- Other names: Reninoma
- Specialty: Nephrology/oncology

= Juxtaglomerular cell tumor =

Juxtaglomerular cell tumor (JCT, JGCT, also reninoma) is an extremely rare kidney tumour of the juxtaglomerular cells, with fewer than 100 cases reported in literature. This tumor typically secretes renin, hence the former name of reninoma. It often causes severe hypertension that is difficult to control, in adults and children, although among causes of secondary hypertension it is rare. It develops most commonly in young adults, but can be diagnosed much later in life. It is generally considered benign, but its malignant potential is uncertain.

==Pathophysiology==
By hypersecretion of renin, JCT causes hypertension, often severe and usually sustained but occasionally paroxysmal, and secondary hyperaldosteronism inducing hypokalemia, though the later can be mild despite high renin. Both of these conditions may be corrected by surgical removal of the tumor. Asymptomatic cases have been reported.

== Histopathology ==
JCT is morphologically characterized by multiple foci malignant mesenchymal epithelioid cells with, often with admixed necrosis, and a perivascular growth pattern. The immunophenotype is rather characteristic, as the neoplastic cells express renin, CD34, smooth muscle actin, CD138, vimentin, collagen IV and is negative for cytokeratins as well as for S100, c-Kit and desmin.

==Diagnosis==
Clinically, hypertension, especially when severe or poorly controlled, combined with evidence of a kidney tumor via imaging or gross examination suggest a JCT. Other kidney tumors can cause hypertension by secreting renin.
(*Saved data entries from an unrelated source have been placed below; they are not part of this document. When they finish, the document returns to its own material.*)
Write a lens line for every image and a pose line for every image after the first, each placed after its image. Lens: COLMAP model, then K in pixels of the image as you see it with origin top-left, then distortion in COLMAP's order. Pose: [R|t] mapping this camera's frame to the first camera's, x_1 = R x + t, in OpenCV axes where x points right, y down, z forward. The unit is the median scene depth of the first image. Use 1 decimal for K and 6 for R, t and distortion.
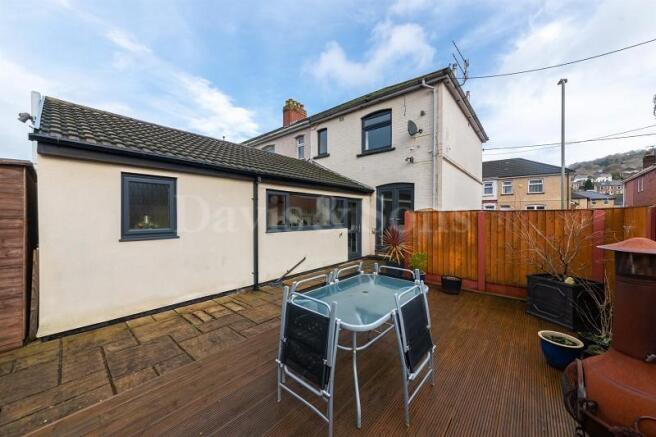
lens RADIAL K [[236.0, 0, 331.2], [0, 236.0, 218.0], [0, 0, 1]] dist [-0.000347, -0.000144]
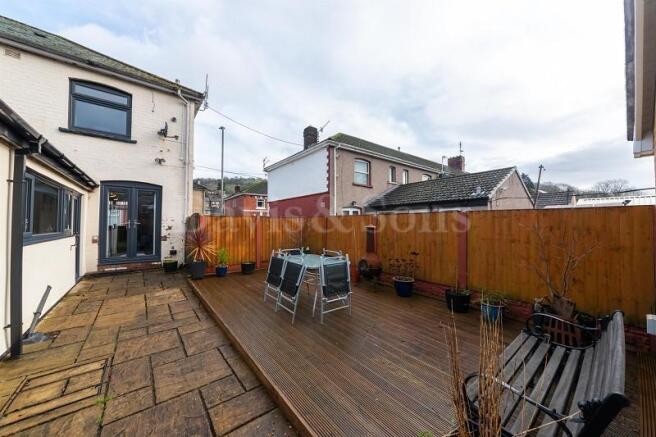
lens RADIAL K [[233.3, 0, 328.8], [0, 233.3, 216.8], [0, 0, 1]] dist [-0.000936, -0.000097]
pose [[0.194672, 0.025395, 0.980540, -0.449680], [0.006657, 0.999608, -0.027210, 0.010038], [-0.980846, 0.011825, 0.194427, 0.144597]]
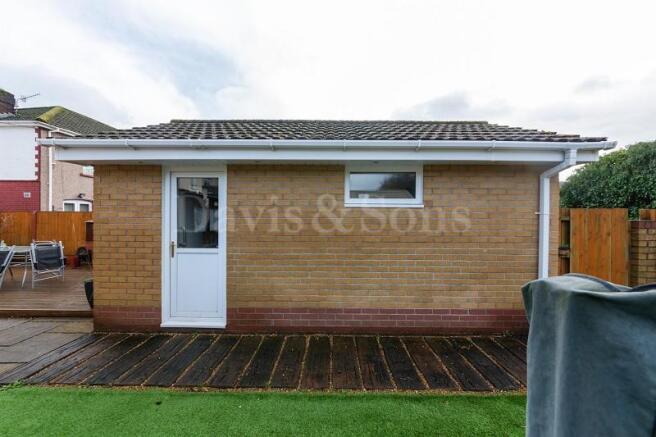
lens RADIAL K [[236.0, 0, 331.2], [0, 236.0, 218.0], [0, 0, 1]] dist [-0.000347, -0.000144]
pose [[-0.643103, -0.009948, 0.765715, -1.009673], [-0.002064, 0.999935, 0.011257, -0.002831], [-0.765777, 0.005659, -0.643081, 0.038645]]
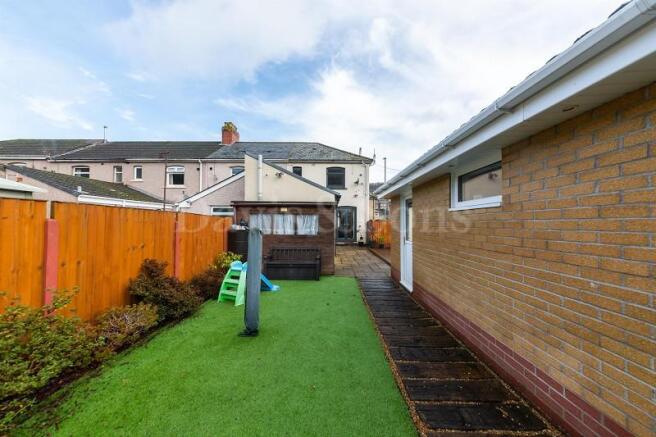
lens RADIAL K [[236.0, 0, 331.2], [0, 236.0, 218.0], [0, 0, 1]] dist [-0.000347, -0.000144]
pose [[0.763039, 0.016403, 0.646145, -1.166543], [0.001606, 0.999627, -0.027272, 0.006898], [-0.646351, 0.021847, 0.762728, -0.443913]]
JCTs have a variable appearance and have often being misdiagnosed as renal cell carcinomas; dynamic computed tomography is helpful in the differential diagnosis.

Post-operatively, the presence of renin granules in pathology specimens as well as immunohistochemical analyses could help differentiating this tumor from other primary renal tumors such as hemangiopericytoma, glomus tumor, metanephric adenoma, epithelioid angiomyolipoma, Wilms tumor, solitary fibrous tumor, and some epithelial neoplasms.

==Prognosis==
JCT is often described as benign and one case of metastasis has been reported, so its malignant potential is uncertain. In most cases the tumor is encapsulated.

==History==
Juxtaglomerular cell tumor was first described in 1967 in a paper by Robertson et al., and first named by Kihara et al. in 1968. Since then, approximately 100 case reports have been published. Karyotyping of a small number of these tumors revealed a common loss of chromosomes 9 and 11.